# Inference algorithms for pattern-based CRFs on sequence data

;
JMLR W&CP 28
(3)
:
145–153, 2013

## Abstract

We consider

*Conditional Random Fields (CRFs) with pattern-based potentials*defined on a chain. In this model the energy of a string (labeling) \(x_1\ldots x_n\) is the sum of terms over intervals \([i,j]\) where each term is non-zero only if the substring \(x_i\ldots x_j\) equals a prespecified pattern \(\alpha\). Such CRFs can be naturally applied to many sequence tagging problems.

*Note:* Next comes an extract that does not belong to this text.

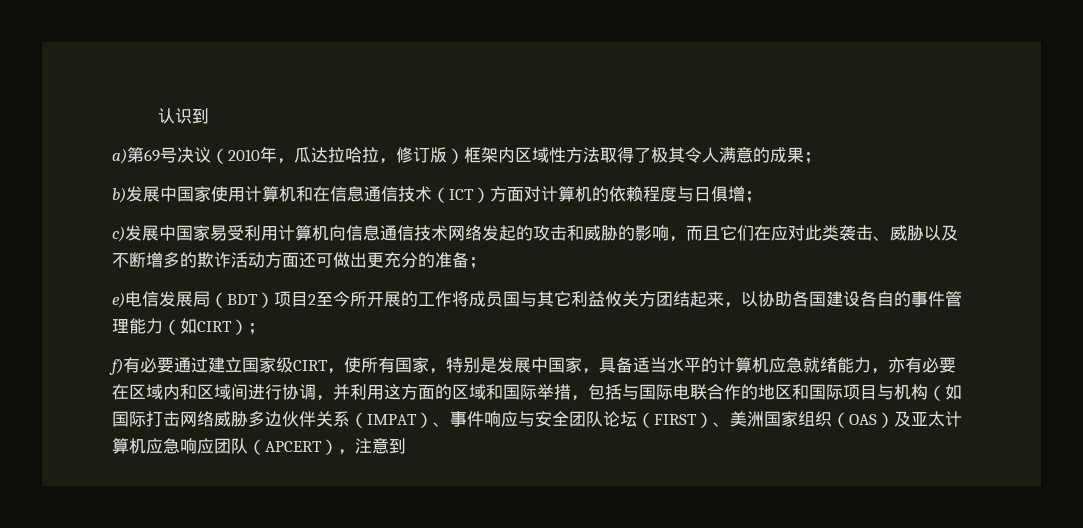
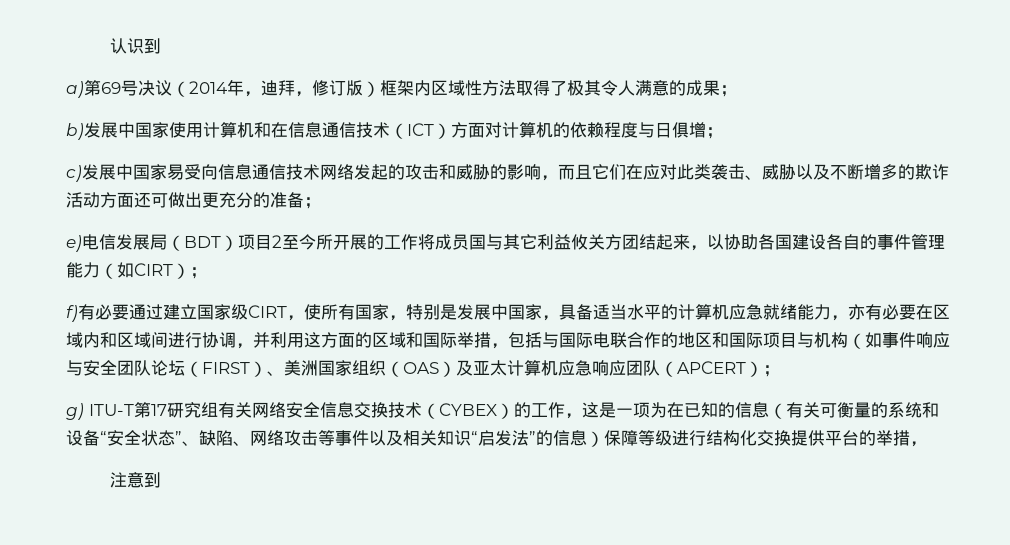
[228,146,379,164] 2010年，瓜达拉哈拉 -> [189,79,295,97] 2014年，迪拜
[244,225,329,241] 利用计算机 -> (201, 172) none
[112,411,450,428] 国际打击网络威胁多边伙伴关系（IMPAT）、 -> (882, 340) none
[338,449,355,455] ， -> [763,365,780,377] [66,402,939,420] [66,430,927,447] ； // g) ITU-T第17研究组有关网络安全信息交换技术（CYBEX）的工作，这是一项为在已知的信息（有关可衡量的系统和设备“安全状态”、缺陷、网络攻击等事件以及相关知识“启发法”的信息）保障等级进行结构化交换提供平台的举措， //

We present efficient algorithms for the three standard inference tasks in a CRF, namely computing (i) the partition function, (ii) marginals, and (iii) computing the MAP. Their complexities are respectively \(O(n L)\), \(O(n L \ell_{\max})\) and \(O(n L \min\{|D|,\log (\ell_{\max} + 1)\})\) where \(L\) is the combined length of input patterns, \(\ell_{\max}\) is the maximum length of a pattern, and \(D\) is the input alphabet. This improves on the previous algorithms of whose complexities are respectively \(O(n L |D|)\), \(O\left(n |\Gamma| L^2 \ell_{\max}^2\right)\) and \(O(n L |D|)\), where \(|\Gamma|\) is the number of input patterns. In addition, we give an efficient algorithm for sampling, and revisit the case of MAP with non-positive weights. Finally, we apply pattern-based CRFs to the problem of the protein dihedral angles prediction.